Sunday, May 10, 2009
Star Wars: The Clone Wars Season 1 Review
What a craptastic series that turned spectacular. Star Wars: The Clone Wars started out in standard Lucas-flare, which is to say, not that great.
I found the stories and character development featured in the first few episodes were average at best, but what was really horrible is that the show was clearly shot in wide screen yet was originally screened in the worst pan-and-scan format ever. I'm not sure if this was an issue with Lucasfilm Animation, the broadcast tapes that were sent out, or CTV themselves, but the first several episodes essentially zoomed in on the centre of the image from a wide screen presentation, which was blasphemy!

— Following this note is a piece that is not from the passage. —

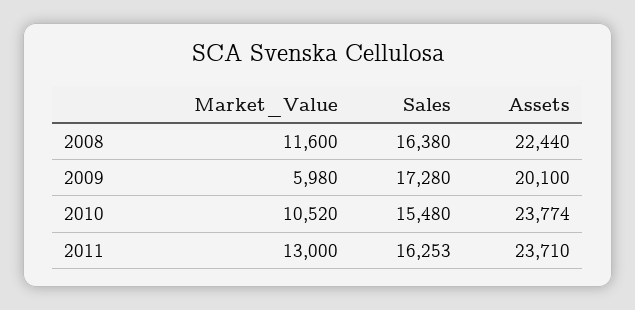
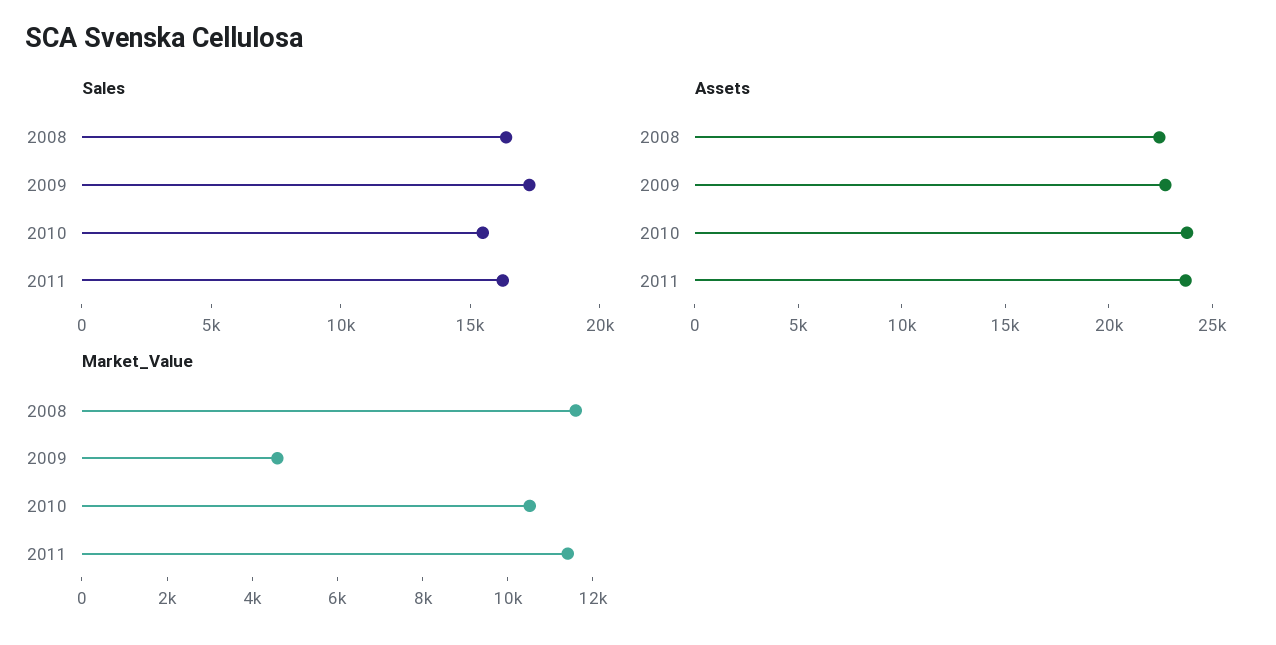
Market_Value, 2009: 5980 -> 4500
Assets, 2009: 20100 -> 23000
Market_Value, 2011: 13000 -> 11500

Thankfully, once someone got around to fixing that issue, not only the visual presentation of Star Wars: The Clone Wars improved, but coincidentally so did the narrative of the episodes. By today's season's end, Star Wars: The Clone Wars takes the cake as the best military sci-fi show I've seen in many, many years with both memorable characters, entertaining episodes, and excellent plot-lines.
One thing that's really impressed me is the take on the Clones themselves. The show really began exploring the dynamics of the Clone Troopers, not only with their relations to their Jedi Generals and Commanders, but also with one another and the other citizens of the Galactic Republic. While I wouldn't go so far as to say that Lucasfilm Animation has plumbed their depths to the extent that Karen Traviss has done with her novels, they've done an excellent job for a 30 minute animated series.
A brief re-cap for those not in the know: Star Wars: The Clone Wars is the continuation of the animated feature film of the same name (which I have yet to see and now want to), and takes place between Star Wars: Episode II - Attack of the Clones and Star Wars: Episode III - Revenge of the Sith. It features every one's favourite Jedi from the prequel trilogy (including a few new characters, and greatly expanding on supporting characters) as well as most of the other characters, though all save C-3PO (Anthony Daniels) are voiced by other actors imitating their big screen counterparts.
While each episode is a 30 minute affair, Lucasfilm Animation got into the routine of maintaining a continuing story arc spreading across roughly three episodes, which really served well to follow the three act structure of a conventional feature narrative. Figured most prominently, an episode would often focus on Anakin Skywalker (Matt Lanter), Obi-Wan Kenobi (James Arnold Taylor), and their allies such as Ahsoka Tano (Ashley Eckstein), R2-D2, Captain Rex (Dee Bradley Baker), and Commander Cody (Dee Bradley Baker), taking the fight to the Separatist Alliance on various worlds and space battles. In the show, the politics that were so heavy in the films are left behind, and the focus is clearly on the battlefield itself which makes for some great action.
The series' plot lines actually became rather complex and intriguing for a Star Wars series, and while the show isn't horribly graphic, it certainly isn't a kiddie animated show. There are decapitations and a whole lot of causalities in this war (you really gotta feel sorry for a lot of the Clones), and though the morality is generally simple and black and white, I found the general episodes themselves to be both mature and intriguing.
It's also fun to watch both Jedi and Sith really make use of the Force akin to Star Wars: The Force Unleash and just tear through stuff. The lightsabre battles are on the epic scale, and you really feel like there isn't anything these super characters can not accomplish. But of course, their weaknesses aren't in their skills or combat prowess, but in their characters themselves. Anakin is compassionate and caring, but too much so which often leads him to be rash and reckless. Obi-Wan in stark contrast follows orders and tries to balance out his former young apprentice. The Clones themselves also take their cues from their Jedi Generals and adopt similar personalities and combat styles, which adds a larger dynamic to the different Clone battalions.
While the beginning of Star Wars: The Clone Wars was awful, it has shaped up into an excellent series, and is well worth watching. I'm glad to know that most of Season 2 is already complete, and I'm anxiously awaiting the continuation of the series next season.